O marco legal brasileiro também é um elemento que atrasa o País. A tributação ilustra o fato. Está desenhada para piorar a distribuição de renda e coibir o investimento. Enquanto as alíquotas efetivas dos que recebem juros variam de zero a 22,5%, as rendas do trabalho alcançam 27,5% e as dos que pagam juros são maiores ainda (IR, PIS, Cofins, CSLL e IOF). A estrutura existente subsidia quem vive de renda e prejudica os que trabalham e os que tomam financiamentos para investir e consumir.
No lado dos gastos públicos, um exemplo emblemático é a educação. O ensino superior público, o melhor do País, é gratuito e financiado pelo ICMS, que incide mais sobre as classes mais baixas – a quase totalidade dos moradores do Jardim Ângela, que tem menos preparação para entrar numa universidade estatal do que os jovens do Jardim Paulista.
Há mais indutores que inibem o crescimento e perpetuam a concentração de renda e o baixo crescimento da economia. A guerra fiscal entre Estados mostra como o Brasil é bom em ver palha no olho alheio e não a trave no próprio. Muita tinta está sendo gasta em analisar a guerra comercial que os EUA estão iniciando com as barreiras tarifárias sobre o aço exportado para lá, mas, aqui, todos os Estados se sentem no direito de manipular suas alíquotas do ICMS, com prejuízo para o emprego e a produção do País.
É um quadro que pode ser mudado. As eleições em outubro são a oportunidade para isso. É o momento de propor políticas mais realistas e transformadoras, que gerem resultados melhores. Os diagnósticos sobre o que fazer, até agora, são parciais e superficiais. Aos moradores mais próximos ao centro se anuncia um Estado mais enxuto e mais eficiente e para os mais distantes, mais saúde, segurança e educação.
Para oferecer mais serviços públicos o País tem de crescer mais e para isso necessita de mais mercado. Mas é pouco. Mercados podem melhorar a eficiência e aumentar o emprego, assim como agravar a concentração de renda. Além de bem regulados e supervisionados, devem ser complementados com uma política de desenvolvimento com três prioridades.
A primeira e mais importante é emprego. É inaceitável que o país tenha 12 milhões de desempregados. Uma das causas da desocupação é conjuntural, que com o crescimento da economia será encaminhada. A outra é a estrutural, mais preocupante e permanente. A organização produtiva brasileira está mudando, destruindo postos de trabalho numa velocidade maior do que a criação de novos.
Uma política de emprego tem de atuar em duas frentes. Uma é a de induzir a atividade de setores intensivos em mão de obra.
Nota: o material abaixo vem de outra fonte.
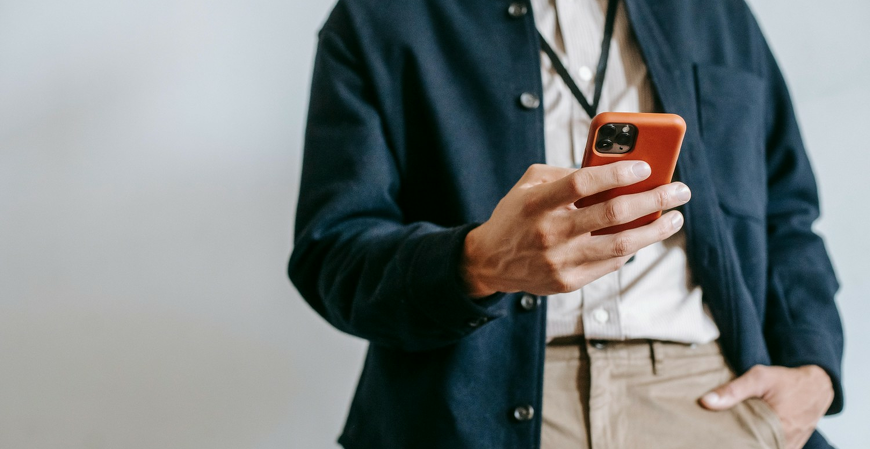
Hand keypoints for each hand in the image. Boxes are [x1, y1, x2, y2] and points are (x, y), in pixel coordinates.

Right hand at [461, 162, 690, 296]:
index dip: (617, 173)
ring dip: (654, 230)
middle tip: (679, 190)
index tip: (646, 167)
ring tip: (674, 218)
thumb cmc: (515, 216)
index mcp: (537, 203)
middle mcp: (549, 232)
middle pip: (612, 214)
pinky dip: (631, 248)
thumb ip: (564, 174)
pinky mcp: (567, 282)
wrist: (490, 262)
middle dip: (653, 199)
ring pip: (620, 245)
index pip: (583, 183)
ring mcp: (560, 261)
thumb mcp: (528, 185)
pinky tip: (644, 236)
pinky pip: (610, 264)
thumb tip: (610, 169)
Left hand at [700, 365, 833, 448]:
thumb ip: (732, 390)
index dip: (732, 441)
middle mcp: (786, 440)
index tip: (718, 437)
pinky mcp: (794, 446)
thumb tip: (706, 402)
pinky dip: (763, 444)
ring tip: (735, 436)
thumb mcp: (759, 378)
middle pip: (756, 447)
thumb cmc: (787, 380)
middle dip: (740, 443)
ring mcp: (792, 446)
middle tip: (722, 436)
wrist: (817, 385)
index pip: (747, 444)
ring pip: (766, 448)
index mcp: (777, 426)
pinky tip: (749, 438)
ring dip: (751, 444)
Um exemplo é o turismo: o Brasil, rico em belezas naturais e em simpatia, tem 6% do território mundial e apenas 1% do fluxo mundial de turistas. Há espaço para ações que aumentem o número de visitantes.
Urge também um sistema de inteligência de capacidades e oportunidades de trabalho que mapeie as aptidões dos desempregados, os postos de trabalho existentes e os potenciais, os treinamentos de capacitação existentes e os necessários e faça as conexões para acelerar a interação de oferta e demanda de mão de obra.
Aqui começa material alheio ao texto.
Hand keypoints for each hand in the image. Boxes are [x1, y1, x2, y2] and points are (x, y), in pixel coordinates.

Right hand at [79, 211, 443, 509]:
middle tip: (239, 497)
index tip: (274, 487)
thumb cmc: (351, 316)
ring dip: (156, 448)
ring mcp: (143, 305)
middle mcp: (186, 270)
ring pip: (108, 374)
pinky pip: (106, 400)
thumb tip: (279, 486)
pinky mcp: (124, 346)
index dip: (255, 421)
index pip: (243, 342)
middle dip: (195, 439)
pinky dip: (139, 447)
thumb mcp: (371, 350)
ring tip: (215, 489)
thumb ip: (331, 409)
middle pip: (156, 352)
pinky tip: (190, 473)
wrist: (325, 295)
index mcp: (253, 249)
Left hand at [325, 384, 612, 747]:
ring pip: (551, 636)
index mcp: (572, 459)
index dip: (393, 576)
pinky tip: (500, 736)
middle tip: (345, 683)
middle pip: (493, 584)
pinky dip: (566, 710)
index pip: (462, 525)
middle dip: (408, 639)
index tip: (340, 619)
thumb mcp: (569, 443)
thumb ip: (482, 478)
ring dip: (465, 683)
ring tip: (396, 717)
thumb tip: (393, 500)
A segunda prioridade é a estrutura fiscal/tributária para o País. A atual foi desenhada na Constituição de 1988 e remendada ao longo de três décadas. É injusta, ineficiente e um importante fator a explicar a concentração de renda e o baixo crescimento. Mais do que uma reforma é necessária uma nova arquitetura que atenda aos princípios de equidade, eficiência e sustentabilidade.
A outra primazia, que em grande parte é resultado dessas duas, é crescer. A combinação das políticas fiscal, cambial e monetária é condição necessária, mas não suficiente. É mandatória uma política de desenvolvimento transformadora. A premência é em razão da abertura econômica, a demora em se adaptar implica a perda de mercado interno para produtores em outros países.
Há um acrônimo, Vuca, das iniciais em inglês de volatilidade, incerteza, complexidade e ambiguidade, que é usado para descrever como a realidade se está transformando. O termo tem de ser incorporado à política econômica. Pode melhorar muito a vida nos dois jardins.